Além deste caso, há outro que tem gerado polêmica: a cobrança de um salário para que o presidente viaje para eventos. A Gazeta Esportiva teve acesso ao documento que estabelece as condições, direitos e deveres das partes envolvidas na realização de uma etapa do Circuito Brasileiro de surfe master e amador de 2015. Sem dinheiro para bancar a realização do campeonato, a CBS vende as etapas às filiadas, que buscam patrocinadores locais para custear o evento e aumentar suas fontes de renda.

No projeto executivo, uma tabela determina a formação da comissão técnica e seus respectivos custos para um evento de dois dias. O cargo de presidente da CBS, com um salário de R$ 750,00, está incluído ao lado de funções como árbitro, diretor de prova e locutor, entre outras.

“Vou em secretaria, ajudo o campeonato, estou lá para dar entrevista. Estou trabalhando também, acho justo que a entidade me pague. Por isso cobro o valor do maior salário do palanque, que é o do diretor de prova”, disse Argolo. “Não é que estou recebendo salário. A Confederação não tem dinheiro para me pagar, por isso cobro da outra entidade porque para ir lá estou largando minha casa, família e negócios para fazer a coisa acontecer da melhor maneira”, justificou.

Surfe brasileiro ainda vive à sombra de guerra política e gestão amadora de recursos e talentos (Foto: Sergio Barzaghi/Gazeta Press)
Surfe brasileiro ainda vive à sombra de guerra política e gestão amadora de recursos e talentos (Foto: Sergio Barzaghi/Gazeta Press)
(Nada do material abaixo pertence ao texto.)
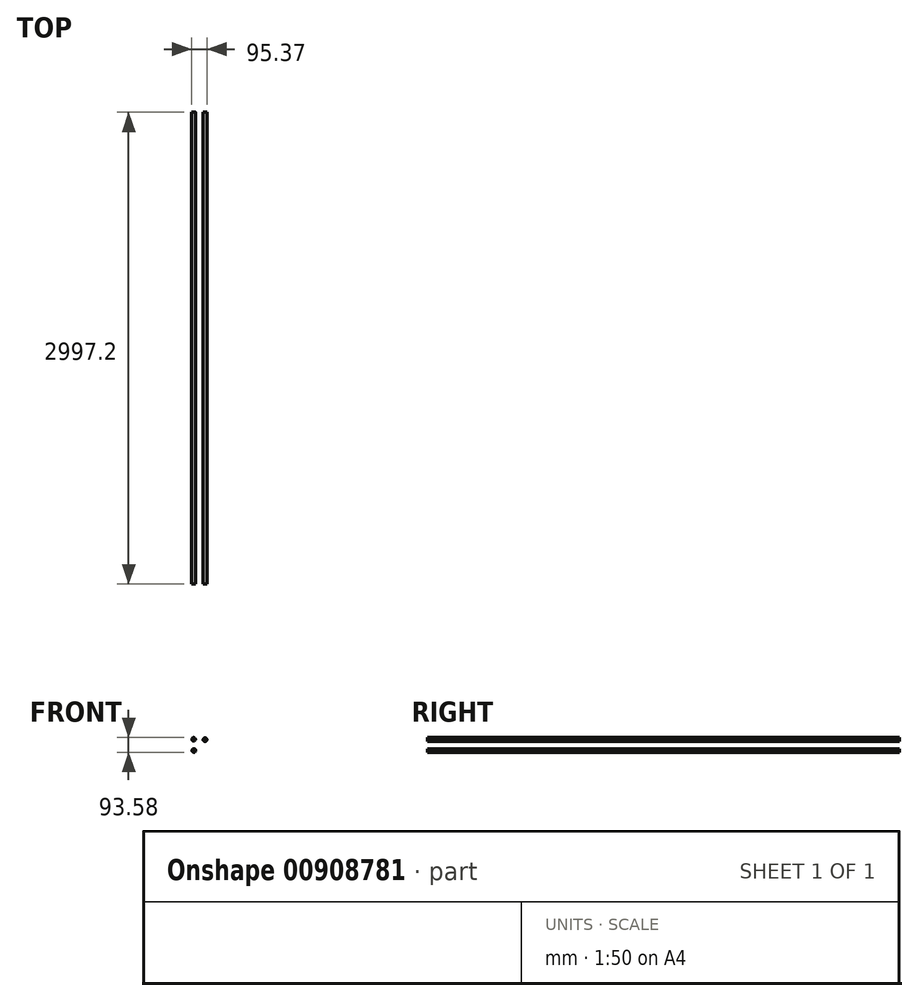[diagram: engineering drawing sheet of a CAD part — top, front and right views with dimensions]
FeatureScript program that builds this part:
annotation { "Feature Type Name" : "Feature", "Feature Type Description" : "" }
export const myFeature = defineFeature(function(context is Context, id is Id, definition is map)
    precondition{}
    {
        {
            var Q0;
            Q0=qCreatedBy(makeId("Front.planeOp"),FACE);
            var sketch = newSketch(context, id + "F0", { "sketchPlane" : qUnion([Q0])});
            skCircle(sketch, "E0", {"center": v(-53.7, 27.52) * mm, "radius": 11.43 * mm});
            skCircle(sketch, "E1", {"center": v(-61.82, -40.76) * mm, "radius": 12.29 * mm});
            skCircle(sketch, "E2", {"center": v(35.04, 27.52) * mm, "radius": 11.18 * mm});
            skSolve(sketch);
        }
        {
            var Q0;
            Q0=makeQuery(id+"F0.imprint","IMPRINT",FACE,{"disambiguationData":[TD([[makeQuery(id+"F0.imprint","IMPRINT",EDGE,{"derivedFrom":sQuery(id+"F0.wireOp",EDGE,"E0")}),1.0]])]});
            extrude(context, id + "F1", {"entities" : qUnion([Q0]), "depth" : 2997.2 * mm, "offsetDistance" : 25.4 * mm});
        }
        {
            var Q0;
            Q0=qCreatedBy(makeId("Front.planeOp"),FACE);
            var sketch = newSketch(context, id + "F2", { "sketchPlane" : qUnion([Q0])});
            skCircle(sketch, "E3", {"center": v(-51.89, -36.55) * mm, "radius": 11.45 * mm});
            skCircle(sketch, "E4", {"center": v(18.8, 25.12) * mm, "radius": 11.45 * mm});
            skSolve(sketch);
        }
        {
            var Q0;
            Q0=makeQuery(id+"F2.imprint","IMPRINT",FACE,{"disambiguationData":[TD([[makeQuery(id+"F2.imprint","IMPRINT",EDGE,{"derivedFrom":sQuery(id+"F2.wireOp",EDGE,"E4")}),1.0]])]});
            extrude(context, id + "F3", {"entities" : qUnion([Q0]), "depth" : 2997.2 * mm, "offsetDistance" : 25.4 * mm});
        }
        {
            var Q0;
            Q0=qCreatedBy(makeId("Front.planeOp"),FACE);
            var sketch = newSketch(context, id + "F4", { "sketchPlane" : qUnion([Q0])});
            skCircle(sketch, "E5", {"center": v(-51.59, -43.16) * mm, "radius": 11.45 * mm});
            skSolve(sketch);
        }
        {
            var Q0;
            Q0=makeQuery(id+"F4.imprint","IMPRINT",FACE,{"disambiguationData":[TD([[makeQuery(id+"F4.imprint","IMPRINT",EDGE,{"derivedFrom":sQuery(id+"F4.wireOp",EDGE,"E5")}),1.0]])]});
            extrude(context, id + "F5", {"entities" : qUnion([Q0]), "depth" : 2997.2 * mm, "offsetDistance" : 25.4 * mm});
        }
    });
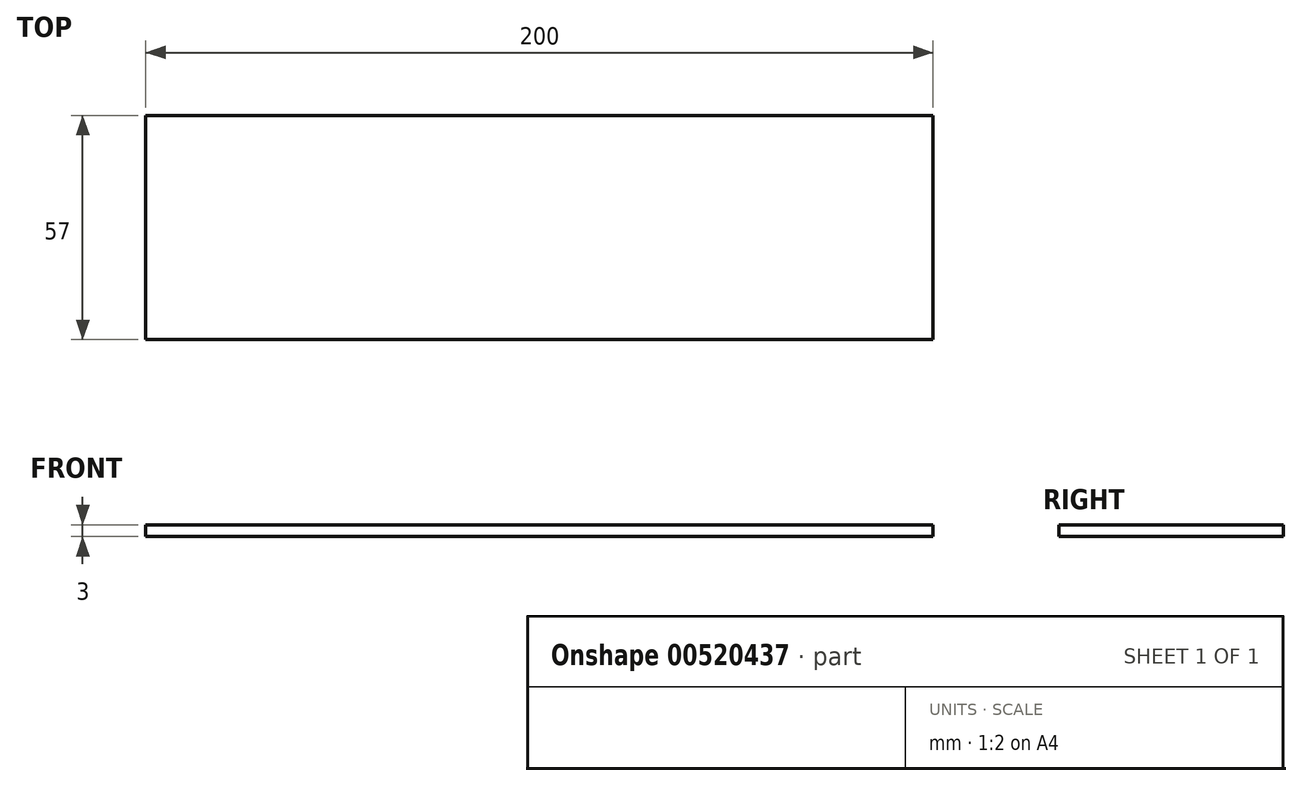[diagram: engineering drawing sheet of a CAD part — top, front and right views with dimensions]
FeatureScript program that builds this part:
annotation { "Feature Type Name" : "Feature", "Feature Type Description" : "" }
export const myFeature = defineFeature(function(context is Context, id is Id, definition is map)
    precondition{}
    {
        {
            var Q0;
            Q0=qCreatedBy(makeId("Top.planeOp"),FACE);
            var sketch = newSketch(context, id + "F0", { "sketchPlane" : qUnion([Q0])});
            skLineSegment(sketch, "E0.bottom", {"start": v(0, 0) * mm, "end": v(200, 0) * mm});
            skLineSegment(sketch, "E0.top", {"start": v(0, 57) * mm, "end": v(200, 57) * mm});
            skLineSegment(sketch, "E0.left", {"start": v(0, 0) * mm, "end": v(0, 57) * mm});
            skLineSegment(sketch, "E0.right", {"start": v(200, 0) * mm, "end": v(200, 57) * mm});
            skSolve(sketch);
        }
        {
            var Q0;
            Q0=makeQuery(id+"F0.imprint","IMPRINT",FACE,{"disambiguationData":[TD([[makeQuery(id+"F0.imprint","IMPRINT",EDGE,{"derivedFrom":sQuery(id+"F0.wireOp",EDGE,"E0.bottom")}),1.0]])]});
            extrude(context, id + "F1", {"entities" : qUnion([Q0]), "depth" : 3 * mm, "offsetDistance" : 25 * mm});
        }
    });
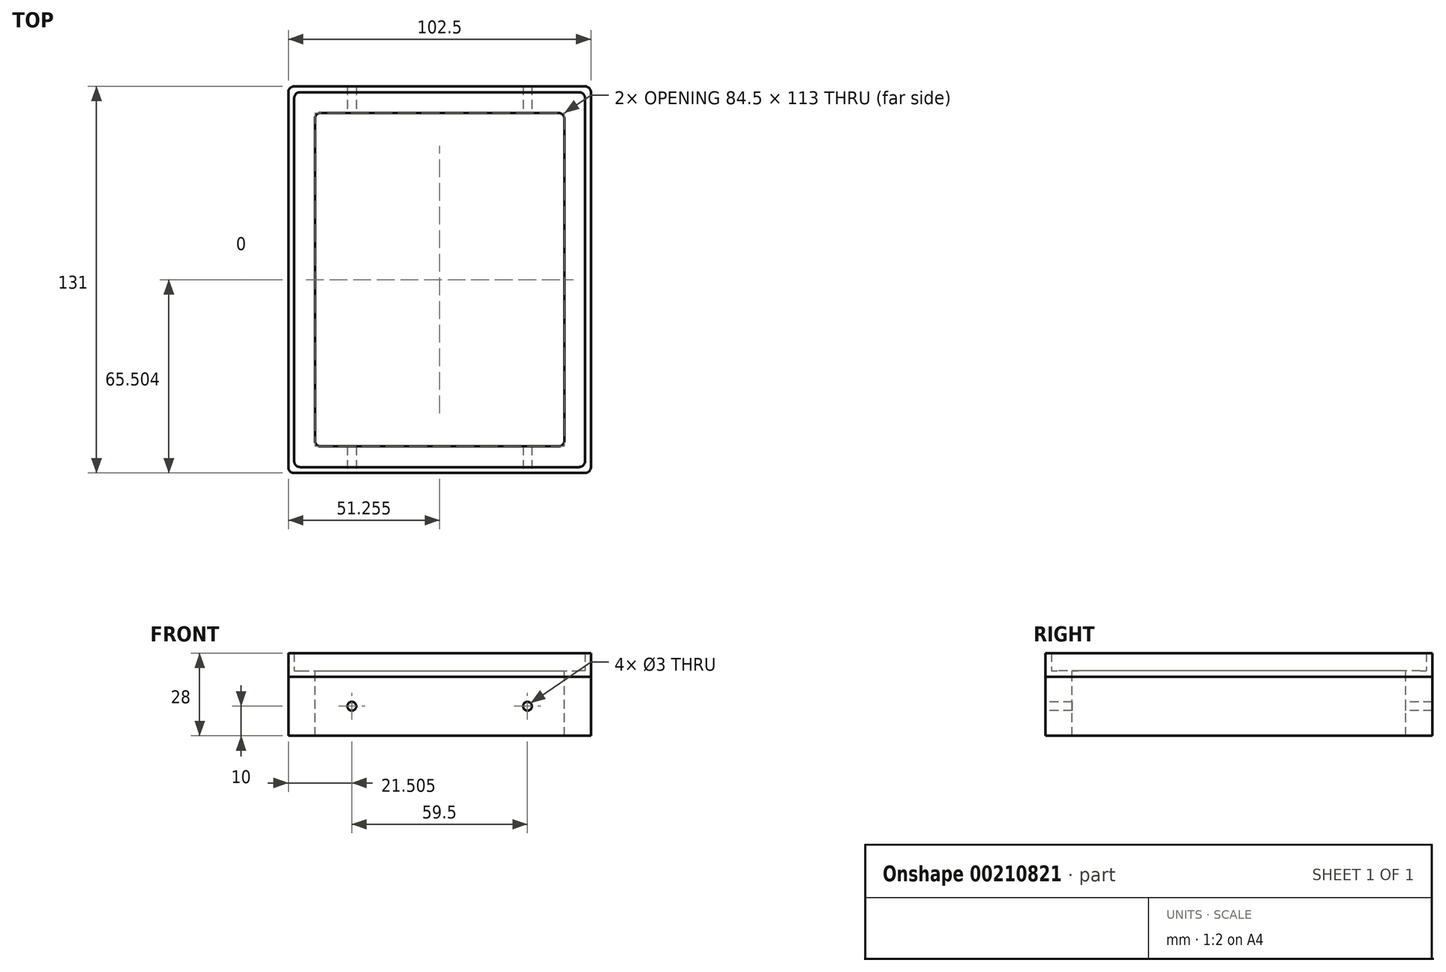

O documento ainda determina que o presidente da CBS, não remunerado pela entidade nacional, deva receber passagem, ajuda de custo, hotel e jantar nas etapas do Circuito Brasileiro de surfe master e amador de 2015. Os mesmos direitos são estendidos ao diretor de prova, ao juiz e ao head da CBS.

“Você acha que não pego um táxi, alugo um carro, ajudo o evento? Lá tem a quentinha no palanque e o jantar em algum lugar do lado. Eu sinceramente não costumo jantar todo dia onde todo o mundo janta. Mesmo quando estou em casa, eventualmente saio e vou a um restaurante. É um direito meu”, discorreu o presidente.

Contudo, Argolo garante que, até hoje, nunca recebeu o repasse financeiro nos campeonatos. A primeira etapa do Circuito Brasileiro do ano foi promovida pela Associação Nordestina de Surfe (ANS), em Salvador, onde mora. Por isso, diz ter não cobrado a quantia. A segunda, em Salinópolis (PA), não contou com a presença do mandatário nacional no evento.

As explicações do presidente não satisfazem plenamente todas as federações, que sentem falta de outros diretores atuantes e zelosos na entidade. “Eu nunca vi uma prestação de contas ser apresentada pelo próprio presidente. Quem deve fazer isso é o conselho fiscal, mas na CBS não é assim. É o presidente julgando as contas dele mesmo. Não estou dizendo que a prestação está certa ou errada, mas acho que ela deve ser feita pelo conselho fiscal”, disse Abílio Fernandes, presidente da Federação de Surfe do Estado do Rio de Janeiro (Feserj), rompido com a CBS.